Activity ▸ Once you find the line with "une passion naissante, coûter cher, ou pire…" in the data that follows, repeat it and every line after it exactly, through the line with "14. Gerichtsstand, Rechtswahl".

Data supplied ▸

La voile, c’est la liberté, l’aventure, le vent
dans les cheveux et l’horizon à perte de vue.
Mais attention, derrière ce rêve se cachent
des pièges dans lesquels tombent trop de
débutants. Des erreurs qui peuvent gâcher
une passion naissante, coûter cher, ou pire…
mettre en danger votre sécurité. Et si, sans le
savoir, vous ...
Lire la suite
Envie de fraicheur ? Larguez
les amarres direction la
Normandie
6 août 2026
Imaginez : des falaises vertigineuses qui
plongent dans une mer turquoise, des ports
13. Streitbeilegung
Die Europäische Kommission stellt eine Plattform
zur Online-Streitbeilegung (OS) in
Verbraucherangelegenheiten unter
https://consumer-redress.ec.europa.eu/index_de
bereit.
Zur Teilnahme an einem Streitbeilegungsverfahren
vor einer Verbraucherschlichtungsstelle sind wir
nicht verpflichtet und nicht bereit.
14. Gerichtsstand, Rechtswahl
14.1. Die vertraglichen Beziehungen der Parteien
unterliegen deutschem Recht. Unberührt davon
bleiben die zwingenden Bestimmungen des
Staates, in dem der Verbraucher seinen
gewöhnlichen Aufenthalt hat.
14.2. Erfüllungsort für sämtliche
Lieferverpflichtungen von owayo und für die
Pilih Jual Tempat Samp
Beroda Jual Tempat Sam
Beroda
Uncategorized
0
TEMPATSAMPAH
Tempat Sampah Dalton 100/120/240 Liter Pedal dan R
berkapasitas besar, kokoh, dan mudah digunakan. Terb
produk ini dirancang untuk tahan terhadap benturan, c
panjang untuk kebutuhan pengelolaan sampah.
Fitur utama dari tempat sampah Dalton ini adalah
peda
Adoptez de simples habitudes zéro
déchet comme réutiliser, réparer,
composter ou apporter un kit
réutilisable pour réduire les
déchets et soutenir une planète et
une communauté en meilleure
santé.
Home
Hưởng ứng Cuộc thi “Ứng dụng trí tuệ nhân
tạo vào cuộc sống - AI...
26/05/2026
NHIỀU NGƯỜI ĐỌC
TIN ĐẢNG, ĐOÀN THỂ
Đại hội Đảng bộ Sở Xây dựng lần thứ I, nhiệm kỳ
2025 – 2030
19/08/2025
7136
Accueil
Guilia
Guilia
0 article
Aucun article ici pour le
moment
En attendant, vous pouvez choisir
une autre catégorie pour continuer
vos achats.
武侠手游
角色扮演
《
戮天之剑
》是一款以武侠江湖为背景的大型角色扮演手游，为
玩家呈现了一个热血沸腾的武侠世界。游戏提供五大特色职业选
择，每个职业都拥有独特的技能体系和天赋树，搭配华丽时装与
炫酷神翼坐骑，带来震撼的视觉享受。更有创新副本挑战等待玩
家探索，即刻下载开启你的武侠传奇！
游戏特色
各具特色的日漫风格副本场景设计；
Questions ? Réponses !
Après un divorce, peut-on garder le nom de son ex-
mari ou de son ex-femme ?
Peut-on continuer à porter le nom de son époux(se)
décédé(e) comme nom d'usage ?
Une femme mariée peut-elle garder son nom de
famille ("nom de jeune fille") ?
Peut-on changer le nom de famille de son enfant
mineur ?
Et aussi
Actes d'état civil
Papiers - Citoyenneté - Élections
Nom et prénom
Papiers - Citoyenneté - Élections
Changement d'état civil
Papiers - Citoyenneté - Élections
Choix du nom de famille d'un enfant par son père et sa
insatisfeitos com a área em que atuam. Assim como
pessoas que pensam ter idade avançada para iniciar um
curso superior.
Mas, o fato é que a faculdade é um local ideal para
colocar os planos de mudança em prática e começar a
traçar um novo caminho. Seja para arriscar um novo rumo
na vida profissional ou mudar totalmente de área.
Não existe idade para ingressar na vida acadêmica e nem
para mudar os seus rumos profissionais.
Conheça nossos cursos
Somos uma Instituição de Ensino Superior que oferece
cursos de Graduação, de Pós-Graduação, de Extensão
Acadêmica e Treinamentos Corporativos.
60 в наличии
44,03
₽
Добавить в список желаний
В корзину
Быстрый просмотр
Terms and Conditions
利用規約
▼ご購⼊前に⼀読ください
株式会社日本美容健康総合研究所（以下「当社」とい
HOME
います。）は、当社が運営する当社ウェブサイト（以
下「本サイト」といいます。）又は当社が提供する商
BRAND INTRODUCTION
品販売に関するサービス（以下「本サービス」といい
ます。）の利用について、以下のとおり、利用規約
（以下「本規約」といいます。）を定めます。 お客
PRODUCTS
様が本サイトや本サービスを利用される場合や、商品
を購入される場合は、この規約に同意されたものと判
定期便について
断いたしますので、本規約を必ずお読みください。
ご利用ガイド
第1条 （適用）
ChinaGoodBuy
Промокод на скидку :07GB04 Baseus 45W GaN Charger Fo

Solution to this exercise ▸
une passion naissante, coûter cher, ou pire…
mettre en danger votre sécurité. Et si, sans le
savoir, vous ...
Lire la suite
Envie de fraicheur ? Larguez
les amarres direction la
Normandie
6 août 2026
Imaginez : des falaises vertigineuses qui
plongent dans une mer turquoise, des ports
13. Streitbeilegung
Die Europäische Kommission stellt eine Plattform
zur Online-Streitbeilegung (OS) in
Verbraucherangelegenheiten unter
https://consumer-redress.ec.europa.eu/index_de
bereit.
Zur Teilnahme an einem Streitbeilegungsverfahren
vor einer Verbraucherschlichtungsstelle sind wir
nicht verpflichtet und nicht bereit.
14. Gerichtsstand, Rechtswahl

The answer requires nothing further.